Family Member in Distress Scam
Scammers may pose as relatives or friends. They will call or send a text message urging the victim to wire money immediately. They will say they need the money for an emergency; such as getting out of jail, or that they were involved in an accident or even that they are being held for ransom in a foreign country.
The caller will then request that the victim wire money via "Western Union" or purchase gift cards and provide the caller with numbers on the back of the cards over the phone. Their goal is to trick you into thinking that a family member is in danger or in a financial predicament, causing you to fear for their safety. They prey on your concern and hope you will send the information or money to avoid any further conflict.
These scammers will often use a ploy to make you believe that their scam is legitimate. They will have another person, youthful sounding in the background scream as if they are in distress, making the situation more realistic. The caller will often tell the victim to not hang up or there will be consequences. Most of the information the caller uses in this ruse is usually obtained through Social Media accounts the victim or family members have. They gather information to show their credibility.
Avoid Being a Victim
If someone calls or sends you text messages claiming to be a family member in need of money:
- Resist the urge to act immediately, no matter how dramatic their story
- Try and verify the callers identify by asking personal questions that a stranger couldn't possibly know.
- Call your family member and check on their well being.
- Even if you're told to keep it a secret, call another family member to verify the story.
- Don't wire money; don't send a check and don't send a money order.
- Report possible fraud at ftc.gov/complaint or by calling 1-877-FTC-HELP.

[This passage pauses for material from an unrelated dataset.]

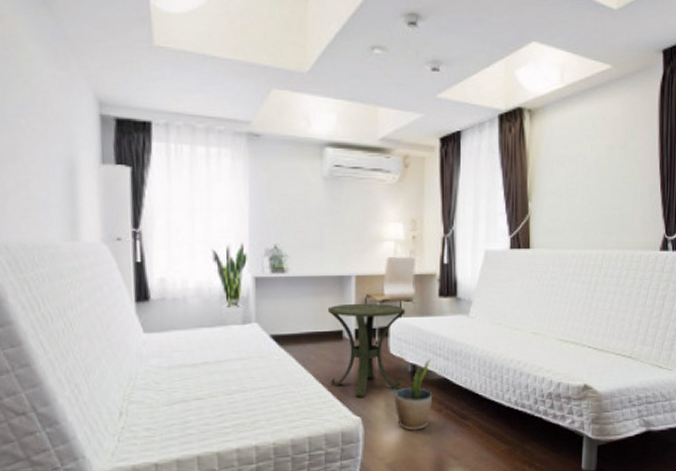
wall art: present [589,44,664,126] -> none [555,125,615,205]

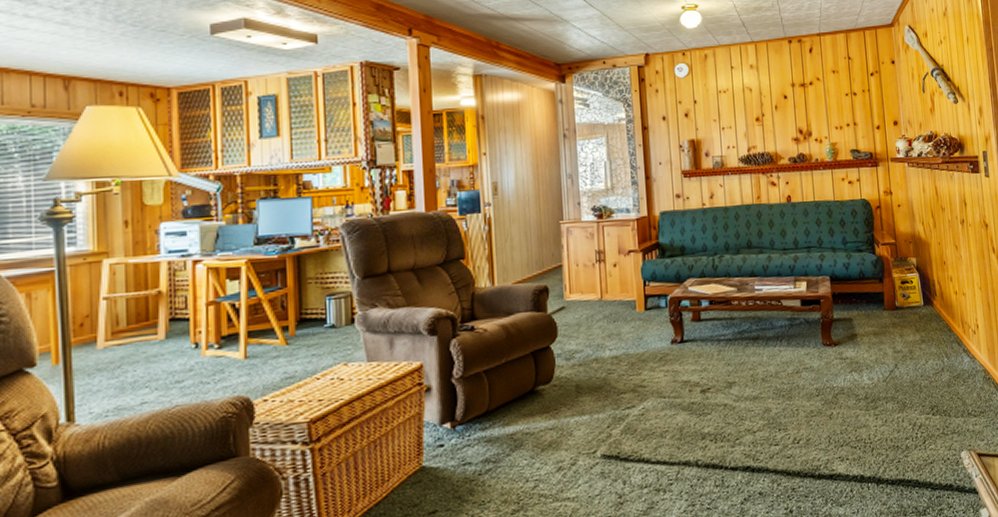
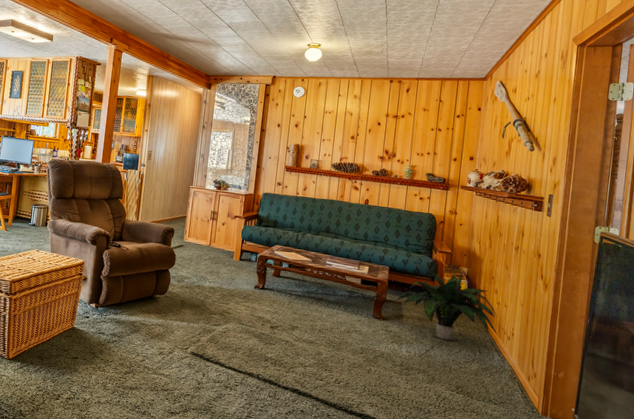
potted plant: none [845,264,964,353] -> present [396,267,499,341]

- Call your local police department.
Scammers use tricks; they easily impersonate your loved ones. It's very easy for scammers to impersonate someone. Social networking sites make it easy for scammers to find out personal information about you and your family. Scammers will often hack into e-mail accounts of someone you know to gather information, they may also use someone else to act as an authority figure, such as an attorney or a police officer.
Scammers play on your emotions. They are counting on your love for your family members and your willingness to help them. Con artists may impersonate grandchildren in distress to scare grandparents into sending money. This is often referred to as the "Grandparent Scam."
Scammers will often swear you to secrecy to keep you from checking out their story. Often times, victims don't realize they have been duped for a day or two. Usually not until they talk to their actual family member or friend.Scammers insist and pressure you to send money through a money transfer because as soon as it's sent, it's like sending cash. Once you send the money, it can't be traced and you won't get it back.